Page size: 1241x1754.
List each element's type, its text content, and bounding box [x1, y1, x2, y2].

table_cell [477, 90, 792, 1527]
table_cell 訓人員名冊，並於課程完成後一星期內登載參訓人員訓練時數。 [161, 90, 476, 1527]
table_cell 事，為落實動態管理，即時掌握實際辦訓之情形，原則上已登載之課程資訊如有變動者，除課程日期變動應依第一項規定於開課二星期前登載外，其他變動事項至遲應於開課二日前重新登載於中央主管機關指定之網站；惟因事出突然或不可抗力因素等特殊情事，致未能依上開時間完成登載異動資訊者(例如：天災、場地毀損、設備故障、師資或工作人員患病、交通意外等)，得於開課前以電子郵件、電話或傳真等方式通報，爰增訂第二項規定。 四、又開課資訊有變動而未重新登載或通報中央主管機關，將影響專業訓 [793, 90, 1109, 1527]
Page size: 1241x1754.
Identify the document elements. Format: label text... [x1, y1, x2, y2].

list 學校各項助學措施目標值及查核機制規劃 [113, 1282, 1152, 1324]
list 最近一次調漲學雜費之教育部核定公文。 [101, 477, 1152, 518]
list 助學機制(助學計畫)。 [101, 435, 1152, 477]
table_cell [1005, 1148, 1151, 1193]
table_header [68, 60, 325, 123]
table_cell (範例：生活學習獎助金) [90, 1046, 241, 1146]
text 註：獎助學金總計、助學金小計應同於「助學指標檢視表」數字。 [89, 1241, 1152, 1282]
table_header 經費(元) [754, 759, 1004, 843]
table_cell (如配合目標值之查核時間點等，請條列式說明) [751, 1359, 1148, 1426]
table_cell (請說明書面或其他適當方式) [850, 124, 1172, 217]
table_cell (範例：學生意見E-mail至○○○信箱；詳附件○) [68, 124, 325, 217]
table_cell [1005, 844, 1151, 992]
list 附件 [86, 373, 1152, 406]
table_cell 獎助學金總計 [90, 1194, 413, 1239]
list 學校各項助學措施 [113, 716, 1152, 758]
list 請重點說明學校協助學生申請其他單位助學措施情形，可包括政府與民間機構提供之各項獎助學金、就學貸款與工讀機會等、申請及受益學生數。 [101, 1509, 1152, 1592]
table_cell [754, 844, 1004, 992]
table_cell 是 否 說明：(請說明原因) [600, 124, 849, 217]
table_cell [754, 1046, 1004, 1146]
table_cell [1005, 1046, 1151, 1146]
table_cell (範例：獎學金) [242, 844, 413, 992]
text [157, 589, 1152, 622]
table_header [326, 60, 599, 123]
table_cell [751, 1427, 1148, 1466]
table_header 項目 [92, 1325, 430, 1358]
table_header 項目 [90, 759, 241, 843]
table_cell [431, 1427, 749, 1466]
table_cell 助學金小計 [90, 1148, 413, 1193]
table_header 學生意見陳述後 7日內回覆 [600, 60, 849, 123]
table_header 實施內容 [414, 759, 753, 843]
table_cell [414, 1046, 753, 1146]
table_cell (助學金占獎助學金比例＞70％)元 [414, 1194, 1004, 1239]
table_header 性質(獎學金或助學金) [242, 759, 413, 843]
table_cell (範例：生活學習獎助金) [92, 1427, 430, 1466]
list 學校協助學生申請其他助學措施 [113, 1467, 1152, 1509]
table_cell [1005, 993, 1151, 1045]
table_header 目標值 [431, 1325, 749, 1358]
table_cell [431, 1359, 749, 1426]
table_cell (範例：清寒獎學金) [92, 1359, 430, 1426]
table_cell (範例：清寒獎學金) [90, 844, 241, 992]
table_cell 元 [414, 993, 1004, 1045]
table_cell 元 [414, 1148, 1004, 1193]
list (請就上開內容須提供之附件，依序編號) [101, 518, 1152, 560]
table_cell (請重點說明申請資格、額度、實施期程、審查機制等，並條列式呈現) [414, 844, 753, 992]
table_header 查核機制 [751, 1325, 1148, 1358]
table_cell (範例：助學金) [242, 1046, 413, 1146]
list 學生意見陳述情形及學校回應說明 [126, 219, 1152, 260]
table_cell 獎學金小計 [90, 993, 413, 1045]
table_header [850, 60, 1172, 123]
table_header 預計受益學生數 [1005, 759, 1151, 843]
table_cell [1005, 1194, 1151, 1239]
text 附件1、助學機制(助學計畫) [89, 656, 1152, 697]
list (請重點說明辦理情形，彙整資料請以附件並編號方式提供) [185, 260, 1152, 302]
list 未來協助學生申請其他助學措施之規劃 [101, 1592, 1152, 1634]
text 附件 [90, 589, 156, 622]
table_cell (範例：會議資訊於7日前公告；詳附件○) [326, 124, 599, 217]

• PROBLEM DETAILS: Please extract every line of the listing above, from start to finish, and reproduce each one verbatim.

• FULL SOLUTION:
Page size: 1241x1754.
List each element's type, its text content, and bounding box [x1, y1, x2, y2].

table_cell [477, 90, 792, 1527]
table_cell 訓人員名冊，並於課程完成後一星期內登載參訓人員訓練時數。 [161, 90, 476, 1527]
table_cell 事，為落實動態管理，即時掌握實際辦訓之情形，原則上已登載之課程資訊如有變動者，除課程日期變動應依第一項規定於開課二星期前登載外，其他變動事項至遲應於開課二日前重新登載於中央主管機關指定之網站；惟因事出突然或不可抗力因素等特殊情事，致未能依上開時間完成登載異動資訊者(例如：天災、場地毀損、設備故障、師資或工作人員患病、交通意外等)，得於開課前以電子郵件、電話或傳真等方式通報，爰增訂第二項規定。 四、又開課資訊有變動而未重新登載或通報中央主管機關，將影響專業訓 [793, 90, 1109, 1527]
Page size: 1241x1754.
Identify the document elements. Format: label text... [x1, y1, x2, y2].

list 學校各項助學措施目標值及查核機制規劃 [113, 1282, 1152, 1324]
list 最近一次調漲學雜費之教育部核定公文。 [101, 477, 1152, 518]
list 助學機制(助學計畫)。 [101, 435, 1152, 477]
table_cell [1005, 1148, 1151, 1193]
table_header [68, 60, 325, 123]
table_cell (範例：生活學習獎助金) [90, 1046, 241, 1146]
text 註：獎助學金總計、助學金小計應同於「助學指標檢視表」數字。 [89, 1241, 1152, 1282]
table_header 經費(元) [754, 759, 1004, 843]
table_cell (如配合目標值之查核時間點等，請條列式說明) [751, 1359, 1148, 1426]
table_cell (請說明書面或其他適當方式) [850, 124, 1172, 217]
table_cell (範例：學生意見E-mail至○○○信箱；詳附件○) [68, 124, 325, 217]
table_cell [1005, 844, 1151, 992]
list 附件 [86, 373, 1152, 406]
table_cell 獎助學金總計 [90, 1194, 413, 1239]
list 學校各項助學措施 [113, 716, 1152, 758]
list 請重點說明學校協助學生申請其他單位助學措施情形，可包括政府與民間機構提供之各項獎助學金、就學貸款與工讀機會等、申請及受益學生數。 [101, 1509, 1152, 1592]
table_cell [754, 844, 1004, 992]
table_cell 是 否 說明：(請說明原因) [600, 124, 849, 217]
table_cell [754, 1046, 1004, 1146]
table_cell [1005, 1046, 1151, 1146]
table_cell (範例：獎學金) [242, 844, 413, 992]
text [157, 589, 1152, 622]
table_header [326, 60, 599, 123]
table_cell [751, 1427, 1148, 1466]
table_header 項目 [92, 1325, 430, 1358]
table_header 項目 [90, 759, 241, 843]
table_cell [431, 1427, 749, 1466]
table_cell 助學金小計 [90, 1148, 413, 1193]
table_header 學生意見陳述後 7日內回覆 [600, 60, 849, 123]
table_header 實施內容 [414, 759, 753, 843]
table_cell [414, 1046, 753, 1146]
table_cell (助學金占獎助學金比例＞70％)元 [414, 1194, 1004, 1239]
table_header 性質(獎學金或助學金) [242, 759, 413, 843]
table_cell (範例：生活學習獎助金) [92, 1427, 430, 1466]
list 學校協助學生申請其他助學措施 [113, 1467, 1152, 1509]
table_cell [1005, 993, 1151, 1045]
table_header 目標值 [431, 1325, 749, 1358]
table_cell [431, 1359, 749, 1426]
table_cell (範例：清寒獎學金) [92, 1359, 430, 1426]
table_cell (範例：清寒獎學金) [90, 844, 241, 992]
table_cell 元 [414, 993, 1004, 1045]
table_cell 元 [414, 1148, 1004, 1193]
list (請就上開內容須提供之附件，依序編號) [101, 518, 1152, 560]
table_cell (請重點說明申請資格、額度、實施期程、審查機制等，並條列式呈現) [414, 844, 753, 992]
table_header 查核機制 [751, 1325, 1148, 1358]
table_cell (範例：助學金) [242, 1046, 413, 1146]
list 學生意見陳述情形及學校回應說明 [126, 219, 1152, 260]
table_cell 獎學金小計 [90, 993, 413, 1045]
table_header [850, 60, 1172, 123]
table_header 預計受益學生數 [1005, 759, 1151, 843]
table_cell [1005, 1194, 1151, 1239]
text 附件1、助學機制(助學計畫) [89, 656, 1152, 697]
list (請重點說明辦理情形，彙整資料請以附件並編號方式提供) [185, 260, 1152, 302]
list 未來協助學生申請其他助學措施之規劃 [101, 1592, 1152, 1634]
text 附件 [90, 589, 156, 622]
table_cell (範例：會議資訊於7日前公告；詳附件○) [326, 124, 599, 217]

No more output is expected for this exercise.